Vorliegender Text ->
----------------------------------------
Musikalisch-künstlerisch präsent, pädagogisch up to date, kultur- und bildungspolitisch korrekt – diese und weitere Ansprüche an die vermeintlich eigenen Kompetenzen verbergen sich hinter dem Ausdruck Musikvermittlung, welcher seit geraumer Zeit zu einem Modewort der besonderen Art zu mutieren scheint. Im Wortsinn sollen sich darunter wohl all die methodisch-didaktischen Raffinessen sub-summieren, die für gestandene Musikpädagoginnen und –pädagogen längst eine Selbstverständlichkeit darstellen, wenn es um eine lebhaft-lebendige Präsentation von Musik geht. Alle, die sich einmal mit handlungsorientierten Unterrichtskonzeptionen, mit zeitgemäßen Grundzügen der ästhetischen Erziehung oder Ansprüchen an eine moderne Produktionsdidaktik oder Ähnlichem beschäftigt haben, wissen, dass in diesen Bereichen längst all die Dinge zu finden sind, die man derzeit vielerorts als „neue Formen der Musikvermittlung” deklariert. Dennoch ist das Klientel, welches sich in den vergangenen Jahren zunehmend für eben diese Thematik einer live präsentierten Musikvermittlung im künstlerisch-praktischen Tun zu interessieren begann, oftmals ein vollkommen anderes als die Menschen, die sich bis dato ohnehin musikpädagogisch und musikpädagogisch-wissenschaftlich damit beschäftigt haben.

In den großen Konzerthäusern macht sich seit geraumer Zeit ein neuer Trend zur intensiveren Förderung des jungen Publikums bemerkbar. War es lange Jahre Aufgabe des Intendanten, „fertige” Programme für Familienkonzerte zu buchen und unter Aspekten eines möglichst geringen Probenaufwandes „kompakt einzukaufen”, sind mittlerweile zunehmend die Dramaturg/-inn/-en gefragt, eigene Konzepte zu entwickeln, aufzuarbeiten und selber an das junge Publikum zu vermitteln. Auch die Orchestermitglieder selber werden in Zukunft verstärkt aufgerufen sein, gestalterisch tätig zu werden und Programmvorschläge einzubringen, die eine entsprechend größere Identifikation mit der Art der Vermittlung möglich werden lassen. In diesem Zusammenhang wird der Begriff Musikvermittlung auch in Kombination mit dem Terminus Konzertpädagogik verwendet.
----------------------------------------
Extrahierte Daten ->
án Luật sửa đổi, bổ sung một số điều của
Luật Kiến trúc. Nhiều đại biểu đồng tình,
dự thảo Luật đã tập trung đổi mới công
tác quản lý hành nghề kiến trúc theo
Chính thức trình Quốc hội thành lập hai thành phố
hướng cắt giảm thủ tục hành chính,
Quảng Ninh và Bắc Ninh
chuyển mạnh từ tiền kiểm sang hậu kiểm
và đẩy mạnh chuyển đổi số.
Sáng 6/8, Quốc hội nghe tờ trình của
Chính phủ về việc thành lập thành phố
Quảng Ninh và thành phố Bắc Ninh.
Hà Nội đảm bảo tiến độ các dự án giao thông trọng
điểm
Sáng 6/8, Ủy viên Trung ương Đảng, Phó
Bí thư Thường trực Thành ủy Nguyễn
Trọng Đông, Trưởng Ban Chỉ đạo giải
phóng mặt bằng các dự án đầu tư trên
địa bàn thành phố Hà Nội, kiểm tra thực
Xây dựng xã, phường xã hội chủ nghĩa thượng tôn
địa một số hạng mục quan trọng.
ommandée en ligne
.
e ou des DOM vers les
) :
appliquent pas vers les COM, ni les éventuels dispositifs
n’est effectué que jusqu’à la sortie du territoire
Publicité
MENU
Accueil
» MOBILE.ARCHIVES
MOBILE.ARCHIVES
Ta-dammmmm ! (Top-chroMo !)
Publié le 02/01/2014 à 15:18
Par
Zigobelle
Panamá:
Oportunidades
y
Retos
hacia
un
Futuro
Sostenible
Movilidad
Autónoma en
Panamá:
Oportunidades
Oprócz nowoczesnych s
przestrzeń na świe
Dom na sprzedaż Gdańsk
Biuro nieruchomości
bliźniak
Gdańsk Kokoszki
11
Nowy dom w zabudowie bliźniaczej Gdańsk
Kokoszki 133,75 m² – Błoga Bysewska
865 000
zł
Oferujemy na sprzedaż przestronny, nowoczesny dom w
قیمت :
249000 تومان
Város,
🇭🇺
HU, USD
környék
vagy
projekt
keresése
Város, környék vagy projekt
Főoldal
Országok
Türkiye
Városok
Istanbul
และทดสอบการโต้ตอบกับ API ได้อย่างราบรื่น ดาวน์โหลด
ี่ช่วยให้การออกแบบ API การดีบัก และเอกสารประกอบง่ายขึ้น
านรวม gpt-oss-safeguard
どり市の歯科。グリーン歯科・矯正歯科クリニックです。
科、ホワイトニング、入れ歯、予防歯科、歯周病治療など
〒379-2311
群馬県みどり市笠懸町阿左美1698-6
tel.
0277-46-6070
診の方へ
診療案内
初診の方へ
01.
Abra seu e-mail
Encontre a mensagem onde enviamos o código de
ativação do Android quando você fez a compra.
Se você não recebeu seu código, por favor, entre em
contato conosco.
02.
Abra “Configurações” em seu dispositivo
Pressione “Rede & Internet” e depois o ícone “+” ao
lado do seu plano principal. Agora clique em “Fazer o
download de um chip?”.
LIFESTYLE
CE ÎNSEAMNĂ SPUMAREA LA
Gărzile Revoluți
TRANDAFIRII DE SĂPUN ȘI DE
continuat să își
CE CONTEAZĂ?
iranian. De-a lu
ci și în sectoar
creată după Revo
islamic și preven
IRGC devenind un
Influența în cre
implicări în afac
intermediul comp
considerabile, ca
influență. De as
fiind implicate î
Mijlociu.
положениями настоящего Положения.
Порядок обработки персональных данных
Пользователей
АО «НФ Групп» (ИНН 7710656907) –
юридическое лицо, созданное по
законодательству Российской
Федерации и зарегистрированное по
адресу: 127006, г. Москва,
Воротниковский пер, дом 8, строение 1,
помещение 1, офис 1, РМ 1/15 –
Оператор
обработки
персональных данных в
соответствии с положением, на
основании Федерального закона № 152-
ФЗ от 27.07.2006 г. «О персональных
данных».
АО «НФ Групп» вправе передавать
----------------------------------------
Aufgaben ->
1 - Beantworten Sie zum Text über Musikvermittlung die folgenden Fragen.
(a) Wozu scheint der Ausdruck Musikvermittlung laut Text seit geraumer Zeit zu mutieren?
(b) Wessen Aufgabe war es lange Jahre, „fertige” Programme für Familienkonzerte zu buchen?
(c) Mit welchem Terminus wird der Begriff Musikvermittlung in Kombination verwendet?
2 - Schreiben Sie aus dem Text über Musikvermittlung den Abschnitt ab, der mit den Worten „In den großen“ beginnt. Enden Sie nach den Worten „Terminus Konzertpädagogik verwendet.“.

Lösungen ->
1 -
(a) Zu einem Modewort der besonderen Art.
(b) Es war Aufgabe des Intendanten.
(c) Mit dem Terminus Konzertpädagogik.

2 -
In den großen Konzerthäusern macht sich seit geraumer Zeit ein neuer Trend zur intensiveren Förderung des jungen Publikums bemerkbar. War es lange Jahre Aufgabe des Intendanten, „fertige” Programme für Familienkonzerte zu buchen und unter Aspekten eines möglichst geringen Probenaufwandes „kompakt einzukaufen”, sind mittlerweile zunehmend die Dramaturg/-inn/-en gefragt, eigene Konzepte zu entwickeln, aufzuarbeiten und selber an das junge Publikum zu vermitteln. Auch die Orchestermitglieder selber werden in Zukunft verstärkt aufgerufen sein, gestalterisch tätig zu werden und Programmvorschläge einzubringen, die eine entsprechend größere Identifikation mit der Art der Vermittlung möglich werden lassen. In diesem Zusammenhang wird der Begriff Musikvermittlung auch in Kombination mit dem Terminus Konzertpädagogik verwendet.